This sounds a bit nosy of me, but what do you think was the trigger for his suddenly disengaging with education? since his igsce's, which presumably he did in school. Was it something that happened in the last term of school, or the holidays setting a pattern of isolation, or just the stress of getting through the exams and feeling he can never get the same good results a second time.
I have a son in home education who is 13, with ASD, and I want to try and make sure that the current plan to send him back to school is the right one. At the moment he isn't anxious, but a bit bored by lack of structure and motivation in a home setting. I want to do the right thing - give him academic opportunities but not exacerbate anxieties. He goes out a lot and sees people atm, and we do lots of activities, but he is very behind academically in lots of ways, despite being average intellectual ability.

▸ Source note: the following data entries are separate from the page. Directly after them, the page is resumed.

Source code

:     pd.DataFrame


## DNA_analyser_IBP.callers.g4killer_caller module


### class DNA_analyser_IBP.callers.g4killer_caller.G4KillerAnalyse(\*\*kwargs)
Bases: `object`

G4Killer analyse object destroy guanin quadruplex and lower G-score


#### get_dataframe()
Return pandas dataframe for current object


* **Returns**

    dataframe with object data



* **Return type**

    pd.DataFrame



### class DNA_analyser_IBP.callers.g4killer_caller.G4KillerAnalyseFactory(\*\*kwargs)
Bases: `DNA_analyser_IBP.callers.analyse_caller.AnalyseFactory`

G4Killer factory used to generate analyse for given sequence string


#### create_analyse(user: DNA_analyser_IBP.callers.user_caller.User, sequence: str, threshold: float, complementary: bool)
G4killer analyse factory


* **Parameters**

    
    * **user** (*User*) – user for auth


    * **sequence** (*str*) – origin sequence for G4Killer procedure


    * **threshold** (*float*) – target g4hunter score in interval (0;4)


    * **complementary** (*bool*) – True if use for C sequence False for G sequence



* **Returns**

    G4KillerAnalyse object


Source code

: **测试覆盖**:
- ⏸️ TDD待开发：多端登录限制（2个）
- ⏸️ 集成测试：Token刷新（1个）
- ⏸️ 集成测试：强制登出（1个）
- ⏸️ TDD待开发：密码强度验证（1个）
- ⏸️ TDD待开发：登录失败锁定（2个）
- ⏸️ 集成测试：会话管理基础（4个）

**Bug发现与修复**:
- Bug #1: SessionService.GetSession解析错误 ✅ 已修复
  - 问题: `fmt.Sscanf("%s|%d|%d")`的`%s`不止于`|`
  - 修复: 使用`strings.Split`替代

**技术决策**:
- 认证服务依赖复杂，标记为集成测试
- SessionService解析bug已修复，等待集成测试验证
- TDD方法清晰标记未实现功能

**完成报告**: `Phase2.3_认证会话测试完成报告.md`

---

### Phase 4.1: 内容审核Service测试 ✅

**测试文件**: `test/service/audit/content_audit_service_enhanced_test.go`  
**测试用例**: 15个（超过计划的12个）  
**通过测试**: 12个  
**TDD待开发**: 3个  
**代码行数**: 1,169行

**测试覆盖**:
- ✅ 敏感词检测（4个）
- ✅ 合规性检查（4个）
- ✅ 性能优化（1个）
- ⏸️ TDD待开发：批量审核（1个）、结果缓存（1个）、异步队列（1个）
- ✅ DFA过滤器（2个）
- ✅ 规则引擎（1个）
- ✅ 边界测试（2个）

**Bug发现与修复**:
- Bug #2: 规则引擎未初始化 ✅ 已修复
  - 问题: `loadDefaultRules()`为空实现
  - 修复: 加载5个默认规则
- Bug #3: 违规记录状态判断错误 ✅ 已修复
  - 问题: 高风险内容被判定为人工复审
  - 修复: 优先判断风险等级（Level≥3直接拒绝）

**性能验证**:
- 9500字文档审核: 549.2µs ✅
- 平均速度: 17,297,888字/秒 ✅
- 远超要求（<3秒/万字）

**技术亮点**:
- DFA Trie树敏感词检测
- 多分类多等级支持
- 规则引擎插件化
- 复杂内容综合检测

I so sympathise with your son, I remember in a small way that feeling of not wanting to see anyone aged 17, curling up in a ball, feeling I couldn't face school despite being successful academically, and pressures of course work etc. I think it is a pattern that can recur throughout one's life, but in my case a structured social activity always saved the day..I think I did a drama club (I was good at singing)and that brought me out of my shell. Sometimes a very small change, a chat with my parents in the garden at breakfast, a visit from a relative who was detached and not interfering and told good jokes, or a reason to go outside however briefly can tip one back into feeling more optimistic and then another tiny step forward is taken. But I can remember feeling there was no way out, and I wanted to die - this is for reasons of social isolation etc. All that seems alien to me now, I think those feelings are particularly strong when you are teenager, with any social communication issues and low self esteem for various reasons. It is an impossible vicious circle, you begin to imagine that everyone can manage life but you cannot.
For me the most important thing was to be forced to talk to family members occasionally, at mealtimes and not encouraged to be alone or retreat. Is there any way you could tempt him down in a very non critical manner to share food? Or do some small task for you or errand to rebuild esteem? Or watch humorous telly with him and hear his opinions.